The most powerful man-made time-measuring devices that have ever been made are the Atomic clocks. it works by detecting the things that atoms do like, emit light regularly and quickly, and then counting the number of times the atoms do those things. It can go billions of years without losing a second of time on Earth.
It is a big deal and of much importance to measure time precisely as all sorts of scientific experiments rely on measuring fractions of a second without errors. The Global Positioning System (GPS) also rely on the precise measurements of the time. To determine the location in space of spacecraft beyond Earth’s orbit also rely on Earth-bound atomic clocks and radio signals. The deep-space mission needs to send signals to ground stations on Earth.
The ground station then measures the time taken for the signals to arrive with the help of atomic clocks, to get the exact position of the spacecraft in the vast vacuum. The signals are then sent back telling them where they are and where to go next. The target is to allow spacecraft to make precise timing measurements onboarding a spacecraft, without waiting for information from Earth.
According to NASA, a DSAC provisioned space-craft could calculate time without waiting for measurements from Earth thus enabling to make adjustments or perform science experiments without waiting for any Earthwards reply.
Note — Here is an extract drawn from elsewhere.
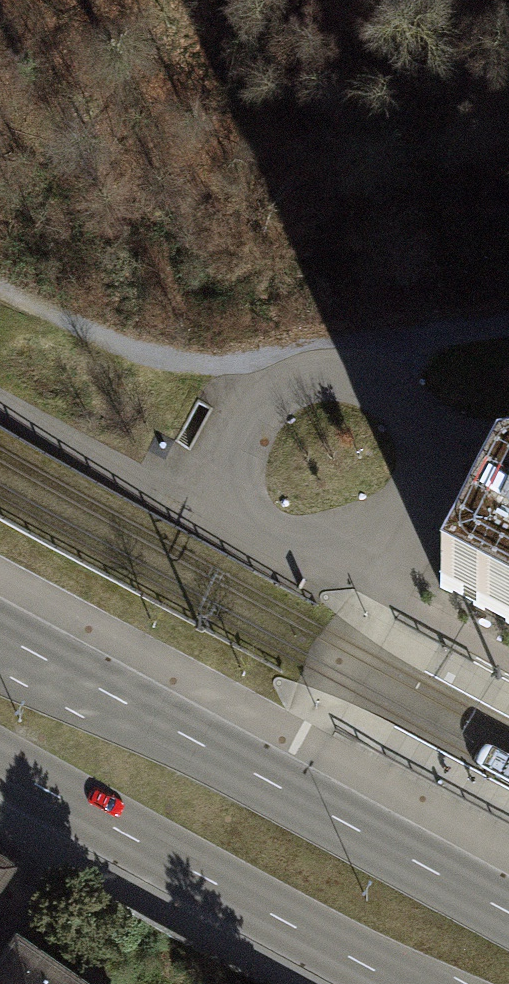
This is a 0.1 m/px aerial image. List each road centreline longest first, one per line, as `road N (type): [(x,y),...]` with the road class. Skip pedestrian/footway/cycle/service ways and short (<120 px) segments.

In 2006 it was published that DSAC measures the behavior of a single trapped, laser-cooled mercury ion relying on a relatively new atomic clock technology. The ion “ticks” much faster than the cesium atoms in older atomic clocks. The DSAC is designed in a way that it doesn’t lose time under the stresses of the deep cold of outer space and also to draw very little power. It could be redesigned to a more miniature size in the future missions.
After the launch, the DSAC will orbit for about a year to test its performance. NASA wrote that the technology could be used to improve the GPS system, in addition, to use it for deep-space missions.